Andrea Cigni’s production of “Pia de’ Tolomei,” a 19th-century opera by Gaetano Donizetti that has its origins in Dante's "Purgatory," comes to the United States after playing limited engagements at three theaters in Italy in late 2017 and early 2018. While the opera in Charleston features a mostly new company of singers, Cigni’s production includes the original set.

“We try to evoke something,” Cigni said. “We would like to suggest something. I think the theater has a responsibility to give some information, and the audience has the other responsibility to take this information and create a message.”

The opera presents a melding of a love story and a history of conflict, but the plot is not a complicated one. Pia de’ Tolomei loves her husband, Nello. Ghino, Nello’s cousin, also loves Pia, but Pia is not interested in him. Ghino’s jealousy drives him to convince Nello that Pia has been unfaithful.

The story dates to the 13th century, during a time where the papacy (supported by the Guelphs) and the Holy Roman Empire (supported by the Ghibellines) struggled for power. To make the history in this production more understandable for audiences, Cigni chose to set the opera in pre-World War II Tuscany. His decision was based on the different ways women have been treated in society.

“In the medieval society, the woman in the society was not so important, she had to stay at home," Cigni said. "In the meantime, in the fascist period (of the 20th century), the importance of men in that period was very high.”

Because of this, Cigni makes Pia one of the people who, during the war, recover and hide art from Nazis intent on destroying it.

“She would like to preserve the art, preserve the culture, preserve a memory of the people against an imminent war,” Cigni said. “I would like to analyze the figure of a woman inserted in a society where politics, honor and power are the most important things. She tries to come out from this situation.”

On stage, Cigni and set designer Dario Gessati have given the audience a physical indication of how Pia interacts with the world. In the middle of the stage is a cube, a space just for Pia. Inside, Cigni said, Pia is safe and protected.

Pia’s secrets are only discussed inside this house. People outside may try to spy on what happens inside but, Cigni said, they listen without completely understanding. In the second act, which sees Pia in exile, the cube is lifted, removing her security.

Gessati, who has worked at Spoleto Festival USA’s former sister festival, the Festival of Two Worlds in Italy, drew his inspiration from rationalist architects of the 1920s and 1930s. This movement, inspired by logically and mathematically ordered design, has resulted in a set for “Pia de’ Tolomei” that contains simple geometrical lines. One particular influence Gessati points out is the Palazzo della Civilta Italiana, also known as the Colosseo Quadrato.

“I wanted the core of the story held in a plastic model, a geometric and monolithic volume that could limit the action (on stage), but not the thoughts,” he said.

In designing this set, Gessati worked to stay true to the vision he and Cigni shared while knowing that this opera would travel to different venues.

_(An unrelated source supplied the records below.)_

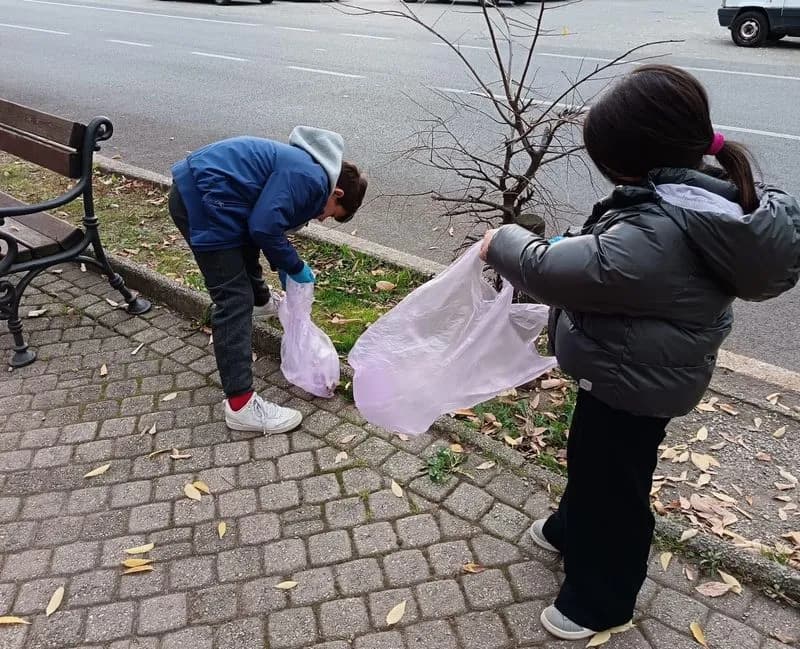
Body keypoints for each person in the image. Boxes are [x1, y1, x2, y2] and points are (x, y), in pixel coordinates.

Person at [480, 64, 800, 641]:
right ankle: (572, 528)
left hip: (632, 382)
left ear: (629, 160)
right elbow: (608, 261)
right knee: (598, 464)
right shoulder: (695, 198)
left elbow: (550, 270)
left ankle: (602, 601)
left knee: (616, 489)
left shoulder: (656, 230)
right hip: (637, 370)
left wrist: (500, 240)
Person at [169, 127, 367, 434]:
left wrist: (286, 268)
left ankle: (260, 303)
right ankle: (241, 406)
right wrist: (295, 266)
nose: (321, 218)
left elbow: (260, 227)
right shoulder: (314, 180)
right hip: (205, 201)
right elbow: (264, 227)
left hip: (201, 194)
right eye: (330, 214)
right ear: (336, 194)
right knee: (234, 299)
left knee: (244, 249)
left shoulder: (305, 166)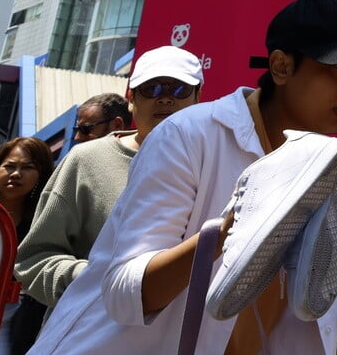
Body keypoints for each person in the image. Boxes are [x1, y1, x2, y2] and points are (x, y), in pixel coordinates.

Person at [28, 0, 337, 355]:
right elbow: (127, 294)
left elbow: (268, 313)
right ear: (281, 67)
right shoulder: (189, 135)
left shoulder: (316, 159)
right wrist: (229, 232)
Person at [16, 46, 203, 313]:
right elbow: (32, 259)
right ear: (131, 98)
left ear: (198, 97)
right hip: (89, 329)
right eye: (151, 89)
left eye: (178, 89)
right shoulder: (86, 160)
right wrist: (91, 279)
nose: (164, 99)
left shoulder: (213, 164)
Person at [0, 137, 54, 355]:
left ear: (41, 175)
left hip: (3, 326)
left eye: (27, 168)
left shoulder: (41, 226)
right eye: (9, 166)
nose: (16, 173)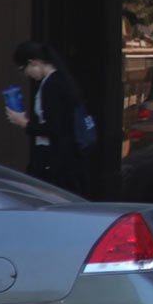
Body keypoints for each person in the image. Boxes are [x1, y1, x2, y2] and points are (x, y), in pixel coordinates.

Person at [5, 41, 91, 196]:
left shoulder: (50, 85)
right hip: (67, 157)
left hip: (53, 159)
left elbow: (53, 128)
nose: (27, 75)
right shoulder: (62, 79)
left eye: (24, 70)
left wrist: (23, 122)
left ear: (32, 63)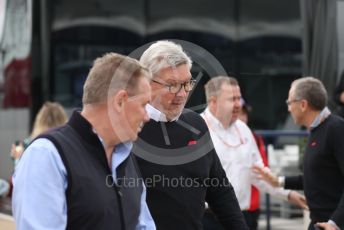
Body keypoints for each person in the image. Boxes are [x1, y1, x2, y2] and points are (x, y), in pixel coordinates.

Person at [12, 53, 156, 230]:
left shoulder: (126, 157)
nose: (147, 117)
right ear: (120, 101)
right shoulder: (46, 155)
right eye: (144, 105)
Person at [133, 40, 248, 229]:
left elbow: (220, 190)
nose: (181, 94)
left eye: (186, 84)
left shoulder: (196, 124)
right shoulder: (130, 128)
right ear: (146, 82)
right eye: (171, 85)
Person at [201, 76, 308, 230]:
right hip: (208, 220)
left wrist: (288, 194)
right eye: (232, 99)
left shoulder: (243, 129)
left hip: (240, 218)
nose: (239, 104)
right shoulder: (197, 130)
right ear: (213, 101)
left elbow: (259, 174)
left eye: (240, 98)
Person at [254, 77, 344, 230]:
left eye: (290, 102)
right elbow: (318, 176)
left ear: (303, 105)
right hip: (319, 223)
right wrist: (279, 181)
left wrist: (335, 222)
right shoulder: (316, 131)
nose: (288, 108)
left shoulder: (336, 129)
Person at [238, 100, 269, 229]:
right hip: (228, 206)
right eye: (239, 113)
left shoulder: (254, 138)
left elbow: (263, 170)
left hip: (251, 206)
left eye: (244, 114)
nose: (242, 117)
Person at [10, 101, 68, 165]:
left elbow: (23, 173)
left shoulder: (32, 146)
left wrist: (18, 160)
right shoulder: (68, 145)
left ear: (39, 121)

“When I plan, I immediately think that the idea and the atmosphere must remain as correct and unchanged as possible despite the different architecture,” Gessati said.

Cigni will work with his new cast to evoke love as well as the pain of conflict.

“At the very end, this cube comes down on stage,” Cigni said. “It comes back. And all the paintings are around this cube, representing the world of Pia. In front of love, in front of death, in front of the sensitivity of this woman, she asked for a moment to stop with this stupid war.”